La Mediaset non fa servizio pubblico,ma significa anche che non è tenuta alla decenza?E’ comprensibile anche la promozione di programmi del gruppo televisivo (vedi Grande Fratello),ma indugiare su aspetti “pruriginosi” è obbligatorio?Non c’è più nulla che attivi il cervello oltre a due tette enormi?Dimenticavo il servizio sui casi umani che hanno tentato il provino per il Grande Fratello ma non l’hanno superato.Dopo il momento ormonale magari serve al telespettatore medio ad aumentare la stima di sè vedendo chi sta peggio.Ma a parte questo, Studio Aperto fa terrorismo psicologico indugiando sull’influenza A, e proselitismo lobotomizzato e stagnante sulla vicenda del crocifisso in classe.

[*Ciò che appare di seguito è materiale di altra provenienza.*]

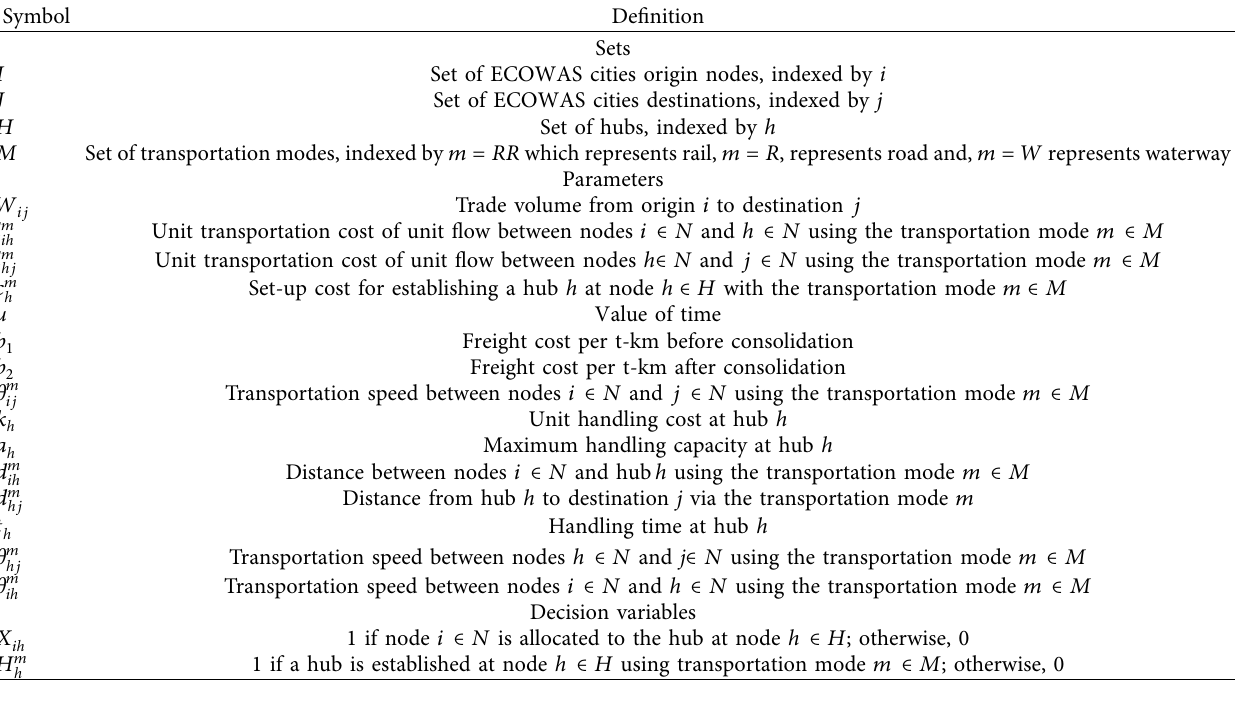
Table 6: Explanation of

Le lodi al pagliaccio Fede forse non meritano nemmeno valutazione,sono così paradossali da rasentare il pirandelliano.
Sono rimasta ai tempi in cui il giornalismo era sinonimo di informazione,mi sento sempre di più un’anticaglia chisciottesca che lotta contro mulini a vento,fra l’altro pure in rovina.
Nota,amara: se si cercano su Google immagini sotto la dicitura “Studio aperto” , un buon 80% ritrare giovani ragazze seminude.C’è una correlazione.Suppongo.Credo.